Verse I & Refrain I – Emotions and Perception Movement
Now, think of symbols to derive the protagonist’s emotions and perceptions.

On a dark, desert, highway, cool wind in my hair
The protagonist, an aspiring musician, is leading a fast life lacking in hope, feeling empty and lonely. He is always high on drugs, wearing gelled up hair to be fashionable and desperately desiring attention of others (fame).

Warm smell of colitas rising up through the air

Colas (in Spanish) is said to be the most potent tip (the best part) of the marijuana leaf, so colitas mean little tails of marijuana! Therefore, this refers to the smoking of marijuana, to which rock artists are well known to be prone.

Up ahead in the distance I saw a shimmering light
Far away (in the Los Angeles music industry), he sees a glimmer of hope possibly after being offered a recording contract.

My head grew heavy and my sight grew dim, I had to stop for the night
Having seen some hope of achieving the money, luxury, and fame that he had always wanted, his mind fills up with desire and as a result he stops seeing clearly. He has no other choice but to see what the music industry has to offer.

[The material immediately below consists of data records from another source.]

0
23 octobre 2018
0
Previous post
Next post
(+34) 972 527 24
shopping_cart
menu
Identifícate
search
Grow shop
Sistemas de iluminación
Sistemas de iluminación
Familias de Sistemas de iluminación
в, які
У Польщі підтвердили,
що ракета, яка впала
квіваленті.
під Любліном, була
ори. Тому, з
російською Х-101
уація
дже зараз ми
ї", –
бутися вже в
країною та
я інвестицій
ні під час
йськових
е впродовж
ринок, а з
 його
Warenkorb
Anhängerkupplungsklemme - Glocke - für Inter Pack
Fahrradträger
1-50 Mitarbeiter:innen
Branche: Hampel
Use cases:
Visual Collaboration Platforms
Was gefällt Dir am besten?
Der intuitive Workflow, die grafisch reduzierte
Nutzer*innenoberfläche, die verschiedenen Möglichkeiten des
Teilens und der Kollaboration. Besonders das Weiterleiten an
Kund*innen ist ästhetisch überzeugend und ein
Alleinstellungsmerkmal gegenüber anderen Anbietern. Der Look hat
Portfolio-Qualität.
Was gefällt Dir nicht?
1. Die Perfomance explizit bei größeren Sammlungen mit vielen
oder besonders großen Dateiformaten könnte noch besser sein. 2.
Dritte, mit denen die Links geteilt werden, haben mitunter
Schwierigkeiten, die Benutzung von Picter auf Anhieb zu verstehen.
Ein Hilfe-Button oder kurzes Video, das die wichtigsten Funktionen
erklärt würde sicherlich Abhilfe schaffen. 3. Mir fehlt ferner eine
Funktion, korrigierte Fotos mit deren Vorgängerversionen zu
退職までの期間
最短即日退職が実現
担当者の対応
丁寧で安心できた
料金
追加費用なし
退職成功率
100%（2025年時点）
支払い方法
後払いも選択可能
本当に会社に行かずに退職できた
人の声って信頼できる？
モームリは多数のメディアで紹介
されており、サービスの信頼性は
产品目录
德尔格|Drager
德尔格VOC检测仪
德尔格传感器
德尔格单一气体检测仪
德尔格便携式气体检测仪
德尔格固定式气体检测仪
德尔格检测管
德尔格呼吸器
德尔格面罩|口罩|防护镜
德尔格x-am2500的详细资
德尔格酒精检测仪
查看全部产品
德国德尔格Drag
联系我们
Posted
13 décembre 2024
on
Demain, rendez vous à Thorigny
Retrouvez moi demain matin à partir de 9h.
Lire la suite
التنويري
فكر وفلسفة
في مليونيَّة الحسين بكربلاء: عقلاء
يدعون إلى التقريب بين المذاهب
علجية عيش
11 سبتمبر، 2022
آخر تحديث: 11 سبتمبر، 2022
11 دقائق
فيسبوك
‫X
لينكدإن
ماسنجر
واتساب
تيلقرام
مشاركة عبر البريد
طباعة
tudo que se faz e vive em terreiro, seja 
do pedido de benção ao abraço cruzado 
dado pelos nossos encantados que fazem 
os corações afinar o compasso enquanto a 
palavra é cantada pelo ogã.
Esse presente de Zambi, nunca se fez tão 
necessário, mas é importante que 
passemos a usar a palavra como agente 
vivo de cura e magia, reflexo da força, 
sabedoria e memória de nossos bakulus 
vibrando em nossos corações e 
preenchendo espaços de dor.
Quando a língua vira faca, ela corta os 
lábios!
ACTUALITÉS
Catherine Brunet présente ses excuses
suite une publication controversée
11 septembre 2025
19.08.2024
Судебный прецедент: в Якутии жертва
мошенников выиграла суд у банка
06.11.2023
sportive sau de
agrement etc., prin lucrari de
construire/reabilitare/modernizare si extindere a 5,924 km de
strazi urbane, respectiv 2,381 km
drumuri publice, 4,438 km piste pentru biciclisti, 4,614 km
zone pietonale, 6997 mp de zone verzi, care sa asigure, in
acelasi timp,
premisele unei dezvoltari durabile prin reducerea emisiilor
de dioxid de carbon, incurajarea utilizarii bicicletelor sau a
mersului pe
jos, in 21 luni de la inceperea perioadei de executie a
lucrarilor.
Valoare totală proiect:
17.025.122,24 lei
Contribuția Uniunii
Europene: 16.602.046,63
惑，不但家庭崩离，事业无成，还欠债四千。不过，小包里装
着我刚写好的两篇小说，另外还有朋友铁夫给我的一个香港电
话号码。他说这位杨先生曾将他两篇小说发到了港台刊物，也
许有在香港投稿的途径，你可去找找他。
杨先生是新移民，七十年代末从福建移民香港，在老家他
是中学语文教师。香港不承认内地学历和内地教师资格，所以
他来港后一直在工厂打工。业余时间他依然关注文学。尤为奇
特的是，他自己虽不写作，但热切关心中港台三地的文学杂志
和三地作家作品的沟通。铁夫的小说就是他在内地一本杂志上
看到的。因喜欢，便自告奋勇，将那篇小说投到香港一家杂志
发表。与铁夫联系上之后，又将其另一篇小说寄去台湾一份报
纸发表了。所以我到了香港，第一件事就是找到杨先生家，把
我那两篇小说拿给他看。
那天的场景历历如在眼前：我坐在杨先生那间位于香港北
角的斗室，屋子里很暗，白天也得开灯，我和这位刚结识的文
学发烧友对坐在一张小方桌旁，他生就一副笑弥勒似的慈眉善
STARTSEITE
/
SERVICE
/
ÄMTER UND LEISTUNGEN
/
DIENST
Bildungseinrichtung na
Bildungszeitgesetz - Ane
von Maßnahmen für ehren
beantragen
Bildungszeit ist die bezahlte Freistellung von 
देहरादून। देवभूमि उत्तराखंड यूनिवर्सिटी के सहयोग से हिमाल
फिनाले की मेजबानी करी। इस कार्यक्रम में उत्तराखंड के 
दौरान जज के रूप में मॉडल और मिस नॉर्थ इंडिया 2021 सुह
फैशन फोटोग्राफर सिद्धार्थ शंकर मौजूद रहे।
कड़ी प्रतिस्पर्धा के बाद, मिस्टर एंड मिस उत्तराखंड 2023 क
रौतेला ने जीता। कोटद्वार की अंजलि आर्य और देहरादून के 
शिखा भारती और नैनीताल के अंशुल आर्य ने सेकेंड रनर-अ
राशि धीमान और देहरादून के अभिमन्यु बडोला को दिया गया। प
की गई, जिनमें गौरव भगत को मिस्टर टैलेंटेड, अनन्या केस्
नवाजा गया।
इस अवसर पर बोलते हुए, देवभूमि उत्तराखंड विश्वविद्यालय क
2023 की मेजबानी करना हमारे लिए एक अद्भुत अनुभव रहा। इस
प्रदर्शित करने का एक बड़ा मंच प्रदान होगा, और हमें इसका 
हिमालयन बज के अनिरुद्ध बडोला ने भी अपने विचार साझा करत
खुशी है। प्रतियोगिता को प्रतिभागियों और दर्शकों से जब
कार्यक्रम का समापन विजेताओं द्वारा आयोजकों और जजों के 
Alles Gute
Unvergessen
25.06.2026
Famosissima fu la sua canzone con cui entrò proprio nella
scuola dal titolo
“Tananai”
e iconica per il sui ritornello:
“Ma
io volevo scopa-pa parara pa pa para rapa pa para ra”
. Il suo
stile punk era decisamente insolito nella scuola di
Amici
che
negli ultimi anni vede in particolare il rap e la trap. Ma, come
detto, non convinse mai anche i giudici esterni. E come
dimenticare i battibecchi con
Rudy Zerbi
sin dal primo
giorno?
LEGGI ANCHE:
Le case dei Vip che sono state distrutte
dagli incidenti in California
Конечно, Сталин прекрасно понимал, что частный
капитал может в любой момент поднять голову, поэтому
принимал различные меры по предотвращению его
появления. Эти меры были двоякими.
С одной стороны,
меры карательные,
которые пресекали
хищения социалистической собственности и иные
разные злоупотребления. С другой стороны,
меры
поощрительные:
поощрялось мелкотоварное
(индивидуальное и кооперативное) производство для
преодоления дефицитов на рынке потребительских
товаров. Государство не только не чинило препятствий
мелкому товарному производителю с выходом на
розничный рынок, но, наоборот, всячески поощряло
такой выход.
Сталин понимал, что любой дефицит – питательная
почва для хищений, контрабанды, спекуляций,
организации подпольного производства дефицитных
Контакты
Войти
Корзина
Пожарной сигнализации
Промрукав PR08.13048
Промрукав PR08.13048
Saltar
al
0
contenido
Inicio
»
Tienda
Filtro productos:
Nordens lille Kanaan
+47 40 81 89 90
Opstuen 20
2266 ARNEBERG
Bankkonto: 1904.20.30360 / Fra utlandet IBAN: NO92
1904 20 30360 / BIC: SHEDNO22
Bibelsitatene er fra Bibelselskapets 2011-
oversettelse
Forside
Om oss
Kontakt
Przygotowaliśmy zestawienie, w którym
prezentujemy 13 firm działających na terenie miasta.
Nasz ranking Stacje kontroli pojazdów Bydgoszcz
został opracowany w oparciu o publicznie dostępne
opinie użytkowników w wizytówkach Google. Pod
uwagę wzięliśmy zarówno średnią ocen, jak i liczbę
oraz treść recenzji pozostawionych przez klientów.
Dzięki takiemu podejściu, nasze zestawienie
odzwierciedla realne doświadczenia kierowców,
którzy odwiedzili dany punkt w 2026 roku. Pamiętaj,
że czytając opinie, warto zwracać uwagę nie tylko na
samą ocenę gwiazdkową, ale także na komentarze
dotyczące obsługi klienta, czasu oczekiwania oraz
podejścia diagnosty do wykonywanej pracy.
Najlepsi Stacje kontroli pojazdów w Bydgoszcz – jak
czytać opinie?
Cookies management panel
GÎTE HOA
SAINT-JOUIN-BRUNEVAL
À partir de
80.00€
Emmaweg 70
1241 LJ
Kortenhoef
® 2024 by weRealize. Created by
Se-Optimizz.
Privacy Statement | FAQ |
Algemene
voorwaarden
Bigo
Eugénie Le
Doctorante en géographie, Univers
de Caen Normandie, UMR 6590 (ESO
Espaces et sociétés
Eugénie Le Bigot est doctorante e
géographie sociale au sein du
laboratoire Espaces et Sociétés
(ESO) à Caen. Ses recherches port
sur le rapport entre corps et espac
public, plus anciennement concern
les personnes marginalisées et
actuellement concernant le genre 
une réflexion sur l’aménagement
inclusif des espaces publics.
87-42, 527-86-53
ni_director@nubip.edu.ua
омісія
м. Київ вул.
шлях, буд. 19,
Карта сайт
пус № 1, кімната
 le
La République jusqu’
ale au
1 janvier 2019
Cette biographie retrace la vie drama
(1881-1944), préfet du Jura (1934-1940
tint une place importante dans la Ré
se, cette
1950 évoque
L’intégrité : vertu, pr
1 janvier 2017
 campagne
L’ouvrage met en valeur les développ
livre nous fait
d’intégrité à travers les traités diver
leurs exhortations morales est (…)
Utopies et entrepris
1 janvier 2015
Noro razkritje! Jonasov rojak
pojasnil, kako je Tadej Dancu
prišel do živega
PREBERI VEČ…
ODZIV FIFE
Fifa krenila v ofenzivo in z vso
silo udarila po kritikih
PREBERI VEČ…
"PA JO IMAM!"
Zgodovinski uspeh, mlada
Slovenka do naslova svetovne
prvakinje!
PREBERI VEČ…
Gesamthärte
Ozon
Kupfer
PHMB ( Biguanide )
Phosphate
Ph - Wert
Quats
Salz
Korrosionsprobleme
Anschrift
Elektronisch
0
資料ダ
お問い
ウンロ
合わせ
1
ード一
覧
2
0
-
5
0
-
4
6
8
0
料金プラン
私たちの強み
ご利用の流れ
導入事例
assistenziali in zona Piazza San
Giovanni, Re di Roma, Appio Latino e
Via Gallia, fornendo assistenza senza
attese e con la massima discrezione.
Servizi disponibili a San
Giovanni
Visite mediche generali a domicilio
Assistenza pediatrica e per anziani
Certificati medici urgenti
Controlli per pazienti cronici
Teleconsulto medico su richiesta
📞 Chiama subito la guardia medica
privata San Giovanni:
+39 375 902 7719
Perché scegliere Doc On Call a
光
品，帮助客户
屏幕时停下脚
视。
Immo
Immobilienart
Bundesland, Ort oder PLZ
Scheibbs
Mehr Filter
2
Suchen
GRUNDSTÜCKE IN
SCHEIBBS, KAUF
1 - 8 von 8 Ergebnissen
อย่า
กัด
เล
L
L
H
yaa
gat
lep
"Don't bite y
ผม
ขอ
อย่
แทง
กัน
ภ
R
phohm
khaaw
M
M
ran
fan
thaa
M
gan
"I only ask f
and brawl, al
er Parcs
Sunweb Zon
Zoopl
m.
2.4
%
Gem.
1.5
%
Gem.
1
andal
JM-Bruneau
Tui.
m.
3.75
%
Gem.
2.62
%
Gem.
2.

There she stood in the doorway, I heard the mission bell

At the outset itself, aspiring musicians are shown the beautiful women and the luxurious life to induce them in. They too are quick to identify the potential to fulfill their dreams (mission) - acquiring money, luxury, women, and fame.

I was thinking to myself ‘this could be heaven or this could be hell’

He thinks, ‘it doesn’t matter how good or how bad this thing is, I’m doing this!’ Another sign of disregard for his values and morality.

Then she lit up the candle to show me the way

A candle is not bright enough to illuminate the entire location, but just the immediate surrounding areas, which means, the protagonist could only see the beautiful woman who escorted him (or in general, he only saw the finer things that were on offer). This also suggests that the Music Industry really didn’t show him the entire picture of what he was getting into, such as ambiguous contracts.

There were voices down the corridor, I thought I heard them say
He knew there were others like him in the Music Industry, and his hopes were so high that all he heard was an equally happy crowd welcoming him to the place. The emphasis is on the word ‘thought’ meaning in the end it was an illusion of his mind. This could also mean other people who had already succumbed to the temptations and could not get out of the grip of the Industry were mockingly inviting newcomers, but since the other uses of the word ‘voices’ is usually for the protagonist’s thoughts, the earlier interpretation is more likely.

“Welcome to the Hotel California
such a lovely place, (such a lovely place), such a lovely face.
Plenty of room at the Hotel California
Any time of year, (any time of year), you can find it here.”

He is hearing all these voices in his head (thoughts) ringing (shown by repetition) the fame, comforts, and beauties the music industry will offer him and just like the many success stories he’s already heard of, he too is highly hopeful he will be able to find success there.